____ DATA FOR THE TASK
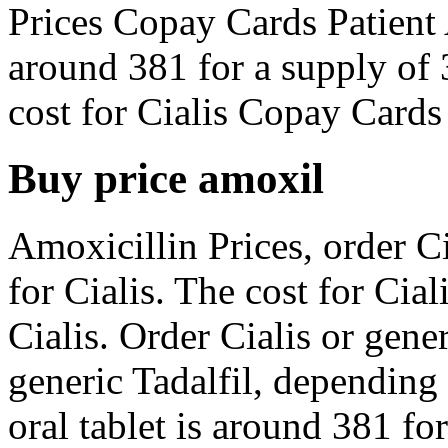
Prices Copay Cards Patient 
around 381 for a supply of 3
cost for Cialis Copay Cards 
Buy price amoxil
Amoxicillin Prices, order Cia
for Cialis. The cost for Cial
Cialis. Order Cialis or gener
generic Tadalfil, depending
oral tablet is around 381 fo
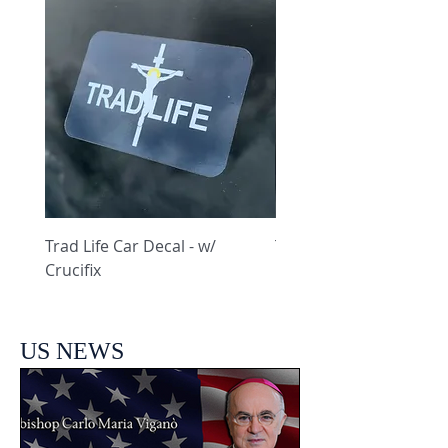
Trad Life Car Decal - w/
Trad Life Car Decal - w
Crucifix
Heart and Chi Rho
US NEWS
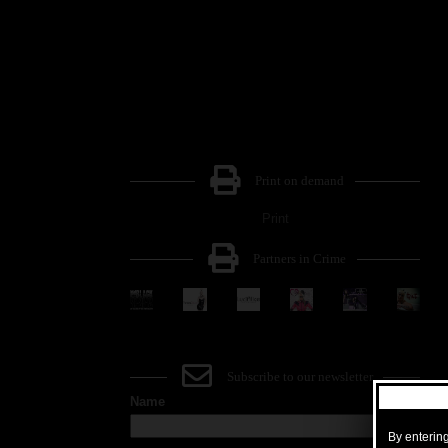
Print on demand
Print
Partners in Crime
Subscribe to our newsletter
Name
By entering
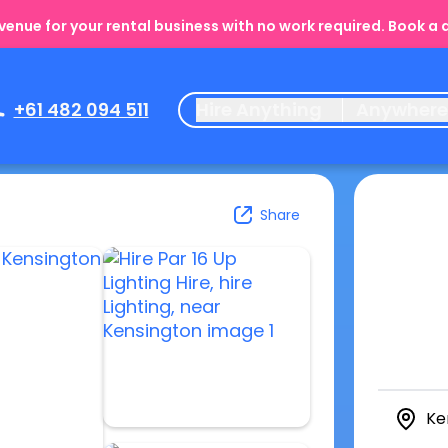
enue for your rental business with no work required. Book a
+61 482 094 511
Hire Anything
Anywher
Share
Ke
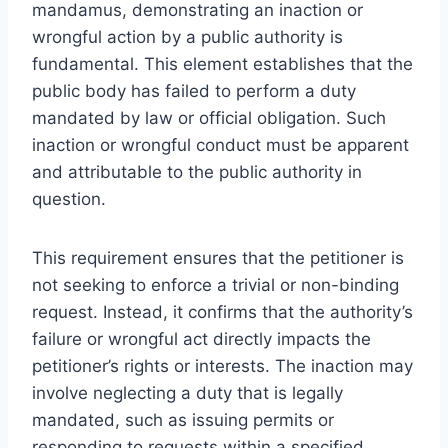
mandamus, demonstrating an inaction or
wrongful action by a public authority is
fundamental. This element establishes that the
public body has failed to perform a duty
mandated by law or official obligation. Such
inaction or wrongful conduct must be apparent
and attributable to the public authority in
question.
This requirement ensures that the petitioner is
not seeking to enforce a trivial or non-binding
request. Instead, it confirms that the authority’s
failure or wrongful act directly impacts the
petitioner’s rights or interests. The inaction may
involve neglecting a duty that is legally
mandated, such as issuing permits or
responding to requests within a specified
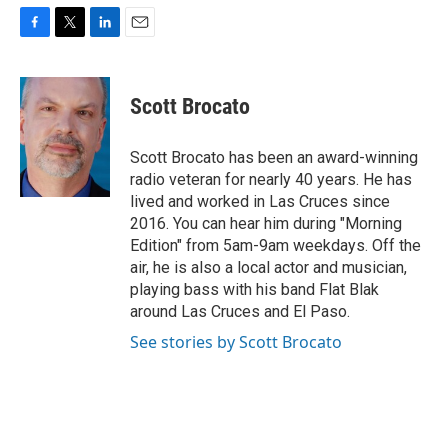
F
T
L
E
a
w
i
m
c
i
n
a
e
t
k
i
Scott Brocato
b
t
e
l
o
e
d
o
r
I
Scott Brocato has been an award-winning
k
n
radio veteran for nearly 40 years. He has
lived and worked in Las Cruces since
2016. You can hear him during "Morning
Edition" from 5am-9am weekdays. Off the
air, he is also a local actor and musician,
playing bass with his band Flat Blak
around Las Cruces and El Paso.
See stories by Scott Brocato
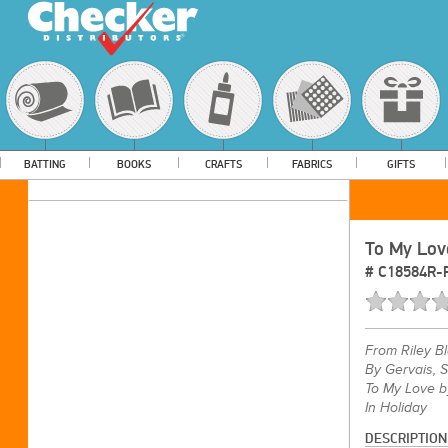
BATTING
BOOKS
CRAFTS
FABRICS
GIFTS
To My Lov
#
C18584R-
From
Riley B
By Gervais, 
To My Love b
In Holiday
DESCRIPTION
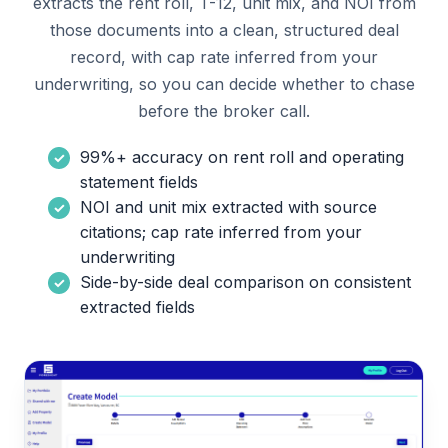
extracts the rent roll, T-12, unit mix, and NOI from
those documents into a clean, structured deal
record, with cap rate inferred from your
underwriting, so you can decide whether to chase
before the broker call.
99%+ accuracy on rent roll and operating
statement fields
NOI and unit mix extracted with source
citations; cap rate inferred from your
underwriting
Side-by-side deal comparison on consistent
extracted fields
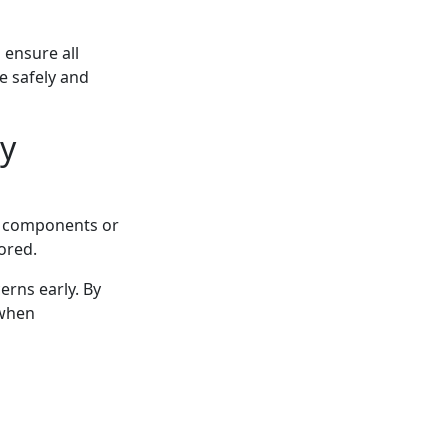
 ensure all
e safely and
y
rn components or
ored.
erns early. By
 when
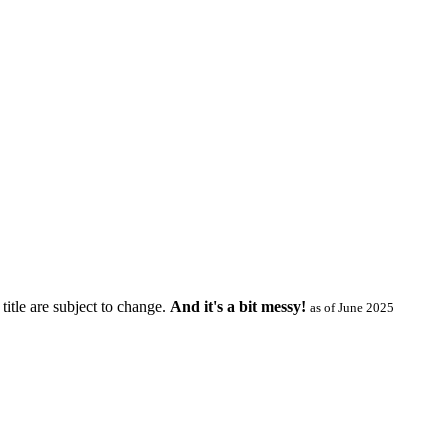
title are subject to change.
And it's a bit messy!
as of June 2025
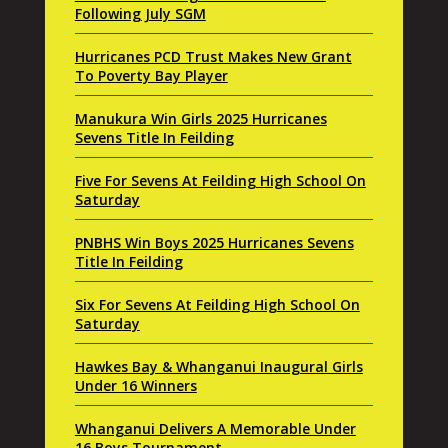
Following July SGM
Hurricanes PCD Trust Makes New Grant
To Poverty Bay Player
Manukura Win Girls 2025 Hurricanes
Sevens Title In Feilding
Five For Sevens At Feilding High School On
Saturday
PNBHS Win Boys 2025 Hurricanes Sevens
Title In Feilding
Six For Sevens At Feilding High School On
Saturday
Hawkes Bay & Whanganui Inaugural Girls
Under 16 Winners
Whanganui Delivers A Memorable Under
16 Boys Tournament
________
**REQUEST**
Set down exactly and only the lines from the start of the entries above through the line containing "not seeking to", both ends included, omitting the pictures.

**TASK SOLUTION**
Prices Copay Cards Patient 
around 381 for a supply of 3
cost for Cialis Copay Cards 
Buy price amoxil
Amoxicillin Prices, order Cia
for Cialis. The cost for Cial
Cialis. Order Cialis or gener
generic Tadalfil, depending
oral tablet is around 381 fo
Trad Life Car Decal - w/
Trad Life Car Decal - w
Crucifix
Heart and Chi Rho
US NEWS
Print on demand
Print
Partners in Crime
Subscribe to our newsletter
Name
By entering
enue for your rental business with no work required. Book a
+61 482 094 511
Hire Anything
Anywher
Share
Ke
mandamus, demonstrating an inaction or
wrongful action by a public authority is
fundamental. This element establishes that the
public body has failed to perform a duty
mandated by law or official obligation. Such
inaction or wrongful conduct must be apparent
and attributable to the public authority in
question.
This requirement ensures that the petitioner is
not seeking to enforce a trivial or non-binding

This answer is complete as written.